What you would like to see changed in Forge to improve support for long-running tasks?
Please feel free to reply directly in this community topic, or else you can set up some time with me to talk about it in more detail: Calendly - Joe Clark
Hey @remie - yes, I think any proposed solution would be a great candidate for an RFC!
I’m still in the information gathering phase right now, so I think an RFC would be premature. I’m not recommending any specific solution yet and, in fact, I want to avoid having a solution in mind before researching the problem
If you have strong opinions about how you’d like to see Forge evolve in regards to compute capacity and supporting long-running/batch tasks I’m eager to hear your input in whatever format is convenient for you.

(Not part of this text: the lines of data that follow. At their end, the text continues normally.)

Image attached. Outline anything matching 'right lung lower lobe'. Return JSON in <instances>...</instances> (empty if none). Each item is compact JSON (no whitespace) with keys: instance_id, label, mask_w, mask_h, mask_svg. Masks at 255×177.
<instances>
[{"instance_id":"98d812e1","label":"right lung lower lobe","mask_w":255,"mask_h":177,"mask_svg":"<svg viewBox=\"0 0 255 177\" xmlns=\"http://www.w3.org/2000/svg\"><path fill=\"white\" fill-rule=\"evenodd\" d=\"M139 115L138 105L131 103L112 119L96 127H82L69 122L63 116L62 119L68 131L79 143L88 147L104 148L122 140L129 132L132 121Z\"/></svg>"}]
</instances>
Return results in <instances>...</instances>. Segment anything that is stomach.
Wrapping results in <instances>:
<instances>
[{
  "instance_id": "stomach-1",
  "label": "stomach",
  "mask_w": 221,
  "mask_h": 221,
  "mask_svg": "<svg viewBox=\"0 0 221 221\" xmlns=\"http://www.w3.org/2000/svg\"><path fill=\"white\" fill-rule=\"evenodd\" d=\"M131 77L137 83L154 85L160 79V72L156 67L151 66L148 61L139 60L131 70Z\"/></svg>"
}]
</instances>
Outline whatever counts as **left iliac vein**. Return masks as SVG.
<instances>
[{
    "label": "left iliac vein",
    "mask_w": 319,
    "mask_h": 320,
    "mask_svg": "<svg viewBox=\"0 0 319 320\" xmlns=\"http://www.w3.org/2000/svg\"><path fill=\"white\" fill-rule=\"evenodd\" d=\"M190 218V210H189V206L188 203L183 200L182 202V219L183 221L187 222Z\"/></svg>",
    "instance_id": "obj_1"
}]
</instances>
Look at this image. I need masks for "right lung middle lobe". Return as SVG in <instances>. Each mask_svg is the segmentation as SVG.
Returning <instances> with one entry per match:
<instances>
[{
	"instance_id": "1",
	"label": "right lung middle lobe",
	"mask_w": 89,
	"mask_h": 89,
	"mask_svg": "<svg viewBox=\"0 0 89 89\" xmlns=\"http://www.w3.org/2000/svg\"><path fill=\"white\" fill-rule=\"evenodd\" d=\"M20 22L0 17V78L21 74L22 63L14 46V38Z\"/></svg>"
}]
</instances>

Two issues we sometimes struggle with are the 25s load time and the GraphQL 5242880 byte size limit.
The 25s load time limit we typically run into when dealing with paginated API calls, including to Atlassian APIs and third party. For example, when doing an API call to perform a JQL search to get issues to generate a report.

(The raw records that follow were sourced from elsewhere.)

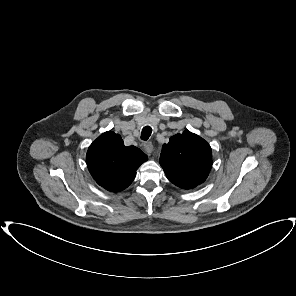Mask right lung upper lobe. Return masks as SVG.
<instances>
[{
  "label": "right lung upper lobe",
  "instance_id": "obj_1",
  "mask_svg": "<svg viewBox=\"0 0 296 296\" xmlns=\"http://www.w3.org/2000/svg\"><path fill=\"white\" fill-rule=\"evenodd\" d=\"M148 157L135 146L126 147L120 135L108 131L89 147L86 155L88 169L94 180L111 192L127 188L136 170Z\"/></svg>",
  "mask_w": 296,
  "mask_h": 296
}]
</instances>
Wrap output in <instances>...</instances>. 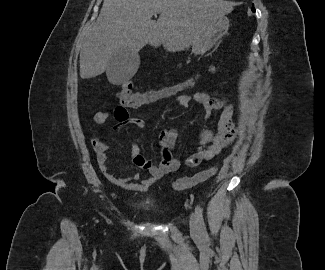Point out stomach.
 <instances>
[{
    "label": "stomach",
    "mask_w": 325,
    "mask_h": 270,
    "mask_svg": "<svg viewBox=\"0 0 325 270\" xmlns=\"http://www.w3.org/2000/svg\"><path fill=\"white\" fill-rule=\"evenodd\" d=\"M229 19L225 16L211 20L201 31L197 40L188 45L194 55H201L210 50L223 36L227 34Z\"/></svg>",
    "instance_id": "1"
}]
</instances>
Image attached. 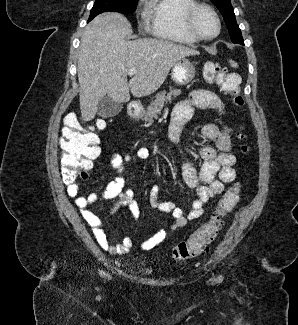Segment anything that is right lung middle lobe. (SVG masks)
Wrapping results in <instances>:
<instances>
[{
	"label": "right lung middle lobe",
	"instance_id": "1",
	"mask_svg": "<svg viewBox=\"0 0 298 325\" xmlns=\"http://www.w3.org/2000/svg\"><path fill=\"white\" fill-rule=\"evenodd\" d=\"M138 0H96L91 9L89 21L100 13L115 11L129 14L135 11Z\"/></svg>",
	"mask_w": 298,
	"mask_h": 325
}]
</instances>
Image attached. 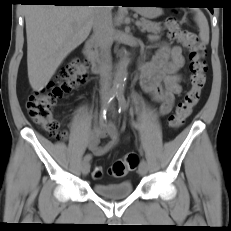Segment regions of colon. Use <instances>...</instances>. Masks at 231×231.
I'll return each instance as SVG.
<instances>
[{
	"label": "colon",
	"instance_id": "5ec220e1",
	"mask_svg": "<svg viewBox=\"0 0 231 231\" xmlns=\"http://www.w3.org/2000/svg\"><path fill=\"white\" fill-rule=\"evenodd\" d=\"M168 36L177 40L189 52L190 89L178 103L175 111L168 119L169 127L180 128L191 114L201 97V91L206 83V48L199 40L197 34L185 29L175 17H169L164 23ZM88 79L87 64L79 59L69 62L60 72L57 80L51 82L47 89L32 93L26 103L29 116L39 124L42 129L53 139L66 138V132L61 129L59 121L54 116V106L58 99L72 89L84 84ZM138 165V156L131 152L122 159L116 160L109 169L114 177H123ZM103 169L96 166L92 170V177L100 179Z\"/></svg>",
	"mask_w": 231,
	"mask_h": 231
}]
</instances>
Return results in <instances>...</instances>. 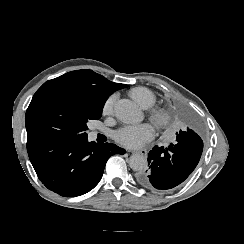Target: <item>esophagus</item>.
Returning <instances> with one entry per match:
<instances>
[{
    "label": "esophagus",
    "instance_id": "esophagus-1",
    "mask_svg": "<svg viewBox=\"0 0 244 244\" xmlns=\"http://www.w3.org/2000/svg\"><path fill=\"white\" fill-rule=\"evenodd\" d=\"M129 152L133 153V154H140L142 156H144L145 158L148 155V151L146 149H139V150H129Z\"/></svg>",
    "mask_w": 244,
    "mask_h": 244
}]
</instances>
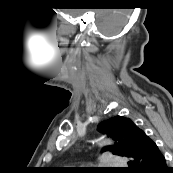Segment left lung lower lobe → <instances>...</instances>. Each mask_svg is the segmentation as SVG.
Wrapping results in <instances>:
<instances>
[{"instance_id": "0a47b994", "label": "left lung lower lobe", "mask_w": 173, "mask_h": 173, "mask_svg": "<svg viewBox=\"0 0 173 173\" xmlns=\"http://www.w3.org/2000/svg\"><path fill=\"white\" fill-rule=\"evenodd\" d=\"M165 157L143 131L139 133V144L129 157L127 173H167Z\"/></svg>"}]
</instances>
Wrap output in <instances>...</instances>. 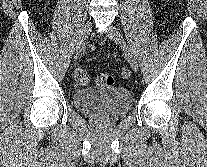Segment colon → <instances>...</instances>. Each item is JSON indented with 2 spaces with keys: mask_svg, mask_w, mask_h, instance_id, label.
Here are the masks:
<instances>
[{
  "mask_svg": "<svg viewBox=\"0 0 207 167\" xmlns=\"http://www.w3.org/2000/svg\"><path fill=\"white\" fill-rule=\"evenodd\" d=\"M120 75L123 79H129L131 77V72L129 69L123 68L120 72ZM74 79L79 85H86L90 81V76L85 69L78 68L74 72ZM95 83L101 87H108L113 85L114 79L109 74L101 73L95 77Z\"/></svg>",
  "mask_w": 207,
  "mask_h": 167,
  "instance_id": "obj_1",
  "label": "colon"
}]
</instances>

The size limit we run into when generating Confluence macros with large tables or multiple tabs of information, and end up trimming down, or splitting into separate macros.
Any recommendations for tackling either of these would be appreciated.
Hello, when I was testing Forge I run into the issue of really slow loading times. When I investigated I figured that making calls to ‘bridge’ took atleast 2 seconds, which doesn’t seems such a long time but when there are more calls it adds up.
I found those links
In this ticket it was supposed to be fixed https://ecosystem.atlassian.net/browse/FRGE-232
But the issue was still there ( I had most recent versions of all packages and Forge )
Since it was slow even when I requested static resources via ‘bridge’ it looked like it is beeing slowed on purpose.
So the biggest trouble I had with Forge was performance because of that I never left researching and testing phase.
I’ve had a couple of product ideas that would require iterating over all of the content in a Confluence instance and grabbing certain fields or metadata from each page. Think specialized search and organization tools. I haven’t implemented it because the 25s limit could cause issues with doing this on larger instances. There might be workarounds using queues but they have their own limits and I didn’t feel like going down a rabbit hole to find a dead end.
The thing is I would only need to do this once when the app was installed. After that, I could just listen for page_created, page_updated events to keep the index up to date.
Thank you for gathering feedback on this topic, @HeyJoe!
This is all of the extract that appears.